Source information:
╔══

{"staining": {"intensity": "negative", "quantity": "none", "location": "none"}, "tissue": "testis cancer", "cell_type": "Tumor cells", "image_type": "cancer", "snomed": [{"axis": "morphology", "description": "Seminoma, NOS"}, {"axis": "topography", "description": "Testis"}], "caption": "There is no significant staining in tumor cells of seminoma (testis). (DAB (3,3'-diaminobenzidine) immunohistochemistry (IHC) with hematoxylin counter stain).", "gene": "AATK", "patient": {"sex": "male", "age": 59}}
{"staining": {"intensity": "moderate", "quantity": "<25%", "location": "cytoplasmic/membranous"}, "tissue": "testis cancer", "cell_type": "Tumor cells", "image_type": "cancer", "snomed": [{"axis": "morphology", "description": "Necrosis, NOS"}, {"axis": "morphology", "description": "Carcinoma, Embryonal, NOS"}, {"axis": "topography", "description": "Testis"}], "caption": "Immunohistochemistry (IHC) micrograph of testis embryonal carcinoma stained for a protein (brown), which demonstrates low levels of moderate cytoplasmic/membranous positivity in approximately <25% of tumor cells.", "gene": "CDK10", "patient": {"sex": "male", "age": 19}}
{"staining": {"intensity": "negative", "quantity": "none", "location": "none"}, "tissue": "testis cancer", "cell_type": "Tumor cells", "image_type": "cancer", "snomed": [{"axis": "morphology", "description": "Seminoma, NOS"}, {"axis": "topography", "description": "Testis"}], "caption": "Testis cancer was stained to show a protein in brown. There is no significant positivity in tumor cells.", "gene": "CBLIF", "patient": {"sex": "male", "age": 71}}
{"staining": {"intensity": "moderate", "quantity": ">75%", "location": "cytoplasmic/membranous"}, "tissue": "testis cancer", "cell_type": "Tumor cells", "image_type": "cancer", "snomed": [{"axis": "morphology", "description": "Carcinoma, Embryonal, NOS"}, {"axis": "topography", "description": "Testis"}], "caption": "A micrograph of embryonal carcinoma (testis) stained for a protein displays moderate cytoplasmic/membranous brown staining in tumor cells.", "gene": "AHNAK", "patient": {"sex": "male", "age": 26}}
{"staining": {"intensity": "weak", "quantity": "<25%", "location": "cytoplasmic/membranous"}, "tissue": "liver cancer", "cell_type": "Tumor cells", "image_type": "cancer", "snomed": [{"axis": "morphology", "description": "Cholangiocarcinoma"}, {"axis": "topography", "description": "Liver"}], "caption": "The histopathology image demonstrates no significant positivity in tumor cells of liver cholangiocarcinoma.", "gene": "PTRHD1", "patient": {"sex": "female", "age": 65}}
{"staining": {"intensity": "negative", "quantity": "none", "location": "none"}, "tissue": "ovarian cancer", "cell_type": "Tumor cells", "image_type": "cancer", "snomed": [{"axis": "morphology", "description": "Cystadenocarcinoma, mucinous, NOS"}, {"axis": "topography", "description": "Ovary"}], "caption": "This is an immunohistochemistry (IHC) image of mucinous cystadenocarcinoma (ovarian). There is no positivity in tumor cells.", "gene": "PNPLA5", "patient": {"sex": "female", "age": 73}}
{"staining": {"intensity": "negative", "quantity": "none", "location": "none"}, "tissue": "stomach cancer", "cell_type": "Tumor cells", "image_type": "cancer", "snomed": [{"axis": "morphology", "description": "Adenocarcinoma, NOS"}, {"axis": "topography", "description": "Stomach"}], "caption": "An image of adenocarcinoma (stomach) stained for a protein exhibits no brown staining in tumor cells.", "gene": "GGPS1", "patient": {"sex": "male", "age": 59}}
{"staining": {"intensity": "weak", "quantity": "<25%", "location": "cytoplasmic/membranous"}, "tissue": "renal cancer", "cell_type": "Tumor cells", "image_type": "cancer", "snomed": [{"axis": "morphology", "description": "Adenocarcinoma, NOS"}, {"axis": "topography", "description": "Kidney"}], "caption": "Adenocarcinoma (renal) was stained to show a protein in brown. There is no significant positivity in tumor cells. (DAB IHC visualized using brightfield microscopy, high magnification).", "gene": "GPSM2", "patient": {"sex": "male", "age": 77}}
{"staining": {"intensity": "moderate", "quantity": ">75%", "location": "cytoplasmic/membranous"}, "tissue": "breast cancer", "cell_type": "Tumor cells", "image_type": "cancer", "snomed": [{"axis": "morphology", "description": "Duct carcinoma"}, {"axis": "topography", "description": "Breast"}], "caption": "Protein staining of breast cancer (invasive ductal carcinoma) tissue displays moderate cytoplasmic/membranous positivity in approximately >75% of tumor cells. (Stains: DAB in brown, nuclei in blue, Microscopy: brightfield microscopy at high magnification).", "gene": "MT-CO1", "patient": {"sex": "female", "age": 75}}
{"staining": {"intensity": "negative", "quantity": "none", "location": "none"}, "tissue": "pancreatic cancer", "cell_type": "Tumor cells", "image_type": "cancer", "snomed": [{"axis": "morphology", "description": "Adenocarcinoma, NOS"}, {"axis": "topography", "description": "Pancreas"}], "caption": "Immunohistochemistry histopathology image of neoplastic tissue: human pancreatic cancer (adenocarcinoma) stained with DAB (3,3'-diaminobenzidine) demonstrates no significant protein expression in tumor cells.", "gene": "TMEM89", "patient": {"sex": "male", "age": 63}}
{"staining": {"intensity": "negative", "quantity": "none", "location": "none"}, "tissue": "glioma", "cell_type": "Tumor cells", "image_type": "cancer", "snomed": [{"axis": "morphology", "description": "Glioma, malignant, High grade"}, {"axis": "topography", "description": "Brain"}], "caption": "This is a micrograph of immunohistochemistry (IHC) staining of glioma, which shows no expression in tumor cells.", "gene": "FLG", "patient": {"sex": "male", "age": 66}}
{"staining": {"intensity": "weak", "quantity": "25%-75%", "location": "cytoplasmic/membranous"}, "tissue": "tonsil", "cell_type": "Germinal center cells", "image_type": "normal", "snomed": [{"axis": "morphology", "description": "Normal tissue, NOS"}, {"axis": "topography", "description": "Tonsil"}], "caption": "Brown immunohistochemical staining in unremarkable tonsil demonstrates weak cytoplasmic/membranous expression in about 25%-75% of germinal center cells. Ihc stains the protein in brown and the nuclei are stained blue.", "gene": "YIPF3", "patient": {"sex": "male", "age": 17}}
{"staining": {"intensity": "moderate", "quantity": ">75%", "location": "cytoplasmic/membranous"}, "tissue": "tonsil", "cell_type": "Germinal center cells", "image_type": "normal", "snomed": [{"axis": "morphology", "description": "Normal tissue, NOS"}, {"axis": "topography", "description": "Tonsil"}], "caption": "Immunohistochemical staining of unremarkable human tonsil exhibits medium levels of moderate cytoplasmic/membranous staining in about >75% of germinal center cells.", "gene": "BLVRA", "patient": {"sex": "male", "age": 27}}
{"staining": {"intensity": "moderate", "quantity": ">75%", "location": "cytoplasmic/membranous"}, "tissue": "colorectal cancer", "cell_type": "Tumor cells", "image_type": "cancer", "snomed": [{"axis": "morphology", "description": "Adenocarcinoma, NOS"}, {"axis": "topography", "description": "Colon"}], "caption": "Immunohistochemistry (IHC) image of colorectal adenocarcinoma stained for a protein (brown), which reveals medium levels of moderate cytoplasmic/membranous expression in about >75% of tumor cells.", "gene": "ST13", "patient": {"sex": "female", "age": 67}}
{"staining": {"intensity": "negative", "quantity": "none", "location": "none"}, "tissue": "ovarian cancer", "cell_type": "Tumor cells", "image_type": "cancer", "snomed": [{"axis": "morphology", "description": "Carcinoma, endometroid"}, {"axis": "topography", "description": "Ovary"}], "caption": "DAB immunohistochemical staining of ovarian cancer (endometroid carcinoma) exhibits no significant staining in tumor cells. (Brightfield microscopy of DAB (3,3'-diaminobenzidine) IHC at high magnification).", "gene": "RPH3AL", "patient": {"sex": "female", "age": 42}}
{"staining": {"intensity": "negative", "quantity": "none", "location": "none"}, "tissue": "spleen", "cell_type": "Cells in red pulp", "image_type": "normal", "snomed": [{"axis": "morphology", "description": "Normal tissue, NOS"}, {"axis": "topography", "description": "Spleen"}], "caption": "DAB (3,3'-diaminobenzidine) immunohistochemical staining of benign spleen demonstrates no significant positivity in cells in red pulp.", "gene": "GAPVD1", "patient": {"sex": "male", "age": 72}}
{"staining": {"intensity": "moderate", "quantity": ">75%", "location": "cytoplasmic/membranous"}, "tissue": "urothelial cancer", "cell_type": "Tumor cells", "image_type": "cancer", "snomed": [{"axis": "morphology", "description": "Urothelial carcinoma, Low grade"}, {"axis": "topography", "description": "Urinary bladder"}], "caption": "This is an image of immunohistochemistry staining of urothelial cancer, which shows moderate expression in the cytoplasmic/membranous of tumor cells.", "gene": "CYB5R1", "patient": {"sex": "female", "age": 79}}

╚══

Exercise directions: Please give back, exactly as it stands above, the stretch from the line with "immunohistochemical staining in" through the line with "image of colorectal", and no line outside it.

Problem solution:
{"staining": {"intensity": "weak", "quantity": "25%-75%", "location": "cytoplasmic/membranous"}, "tissue": "tonsil", "cell_type": "Germinal center cells", "image_type": "normal", "snomed": [{"axis": "morphology", "description": "Normal tissue, NOS"}, {"axis": "topography", "description": "Tonsil"}], "caption": "Brown immunohistochemical staining in unremarkable tonsil demonstrates weak cytoplasmic/membranous expression in about 25%-75% of germinal center cells. Ihc stains the protein in brown and the nuclei are stained blue.", "gene": "YIPF3", "patient": {"sex": "male", "age": 17}}
{"staining": {"intensity": "moderate", "quantity": ">75%", "location": "cytoplasmic/membranous"}, "tissue": "tonsil", "cell_type": "Germinal center cells", "image_type": "normal", "snomed": [{"axis": "morphology", "description": "Normal tissue, NOS"}, {"axis": "topography", "description": "Tonsil"}], "caption": "Immunohistochemical staining of unremarkable human tonsil exhibits medium levels of moderate cytoplasmic/membranous staining in about >75% of germinal center cells.", "gene": "BLVRA", "patient": {"sex": "male", "age": 27}}
{"staining": {"intensity": "moderate", "quantity": ">75%", "location": "cytoplasmic/membranous"}, "tissue": "colorectal cancer", "cell_type": "Tumor cells", "image_type": "cancer", "snomed": [{"axis": "morphology", "description": "Adenocarcinoma, NOS"}, {"axis": "topography", "description": "Colon"}], "caption": "Immunohistochemistry (IHC) image of colorectal adenocarcinoma stained for a protein (brown), which reveals medium levels of moderate cytoplasmic/membranous expression in about >75% of tumor cells.", "gene": "ST13", "patient": {"sex": "female", "age": 67}}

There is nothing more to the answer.